这给出了元组的尺寸。要获得完整大小,您还需要添加以PyTuple::items[]数组为根的对象图消耗的总字节数。

It's worth noting that tuple construction routines make sure that only single instance of empty tuple is ever created (singleton).

值得注意的是,元组构造例程确保只创建空元组的单个实例(单例)。

References: Python.h, object.h, tupleobject.h, tupleobject.c

参考资料: Python.hobject.htupleobject.htupleobject.c

回答by Constantin

A new function, getsizeof(), takes a Python object and returns the amount of memory used by the object, measured in bytes. Built-in objects return correct results; third-party extensions may not, but can define a __sizeof__()method to return the object's size.

一个新函数,getsizeof()接受一个 Python 对象并返回该对象使用的内存量,以字节为单位。
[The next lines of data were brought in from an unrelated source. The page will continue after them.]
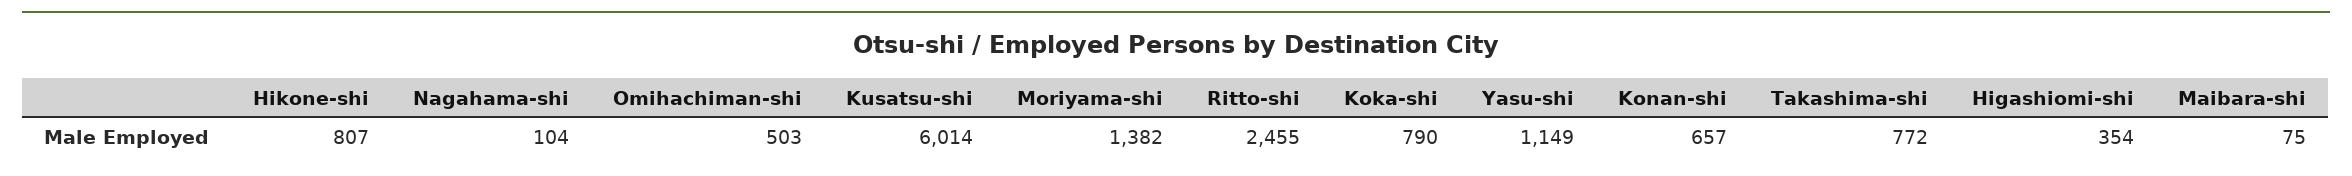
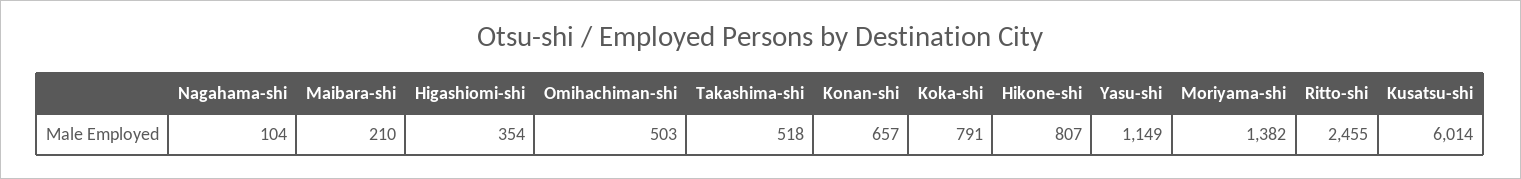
  {
    "Hikone-shi": 807,
    "Nagahama-shi": 104,
    "Omihachiman-shi": 503,
    "Kusatsu-shi": 6014,
    "Moriyama-shi": 1382,
    "Ritto-shi": 2455,
-   "Koka-shi": 790,
+   "Koka-shi": 791,
    "Yasu-shi": 1149,
    "Konan-shi": 657,
-   "Takashima-shi": 772,
+   "Takashima-shi": 518,
    "Higashiomi-shi": 354,
-   "Maibara-shi": 75
+   "Maibara-shi": 210
  }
内置对象返回正确的结果;第三方扩展可能不会,但可以定义一个 __sizeof__()方法来返回对象的大小。

kveretennicov@nosignal:~/py/r26rc2$ ./python
Python 2.6rc2 (r26rc2:66712, Sep  2 2008, 13:11:55) 
[GCC 4.2.3 (Ubuntu 4.2.3-2ubuntu7)] on linux2
>>> import sys
>>> sys.getsizeof(range(1000000))
4000032
>>> sys.getsizeof(tuple(range(1000000)))
4000024

Obviously returned numbers don't include memory consumed by contained objects (sys.getsizeof(1) == 12).

显然,返回的数字不包括被包含对象消耗的内存(sys.getsizeof(1) == 12)。

回答by HenryR

This is implementation specific, I'm pretty sure. Certainly it depends on the internal representation of integers - you can't assume they'll be stored as 32-bit since Python gives you arbitrarily large integers so perhaps small ints are stored more compactly.

这是特定于实现的,我很确定。当然,这取决于整数的内部表示——你不能假设它们会被存储为 32 位,因为 Python 给你任意大的整数,所以小整数可能会更紧凑地存储。

On my Python (2.5.1 on Fedora 9 on core 2 duo) the VmSize before allocation is 6896kB, after is 22684kB. After one more million element assignment, VmSize goes to 38340kB. This very grossly indicates around 16000kB for 1000000 integers, which is around 16 bytes per integer. That suggests a lotof overhead for the list. I'd take these numbers with a large pinch of salt.

在我的 Python(2.5.1 on Fedora 9 on core 2 duo)上,分配前的 VmSize 为 6896kB,分配后为 22684kB。再分配一百万个元素后,VmSize 变为 38340kB。这非常粗略地表明 1000000 个整数大约 16000kB,每个整数大约 16 个字节。这表明列表有很多开销。我会用一大撮盐来计算这些数字。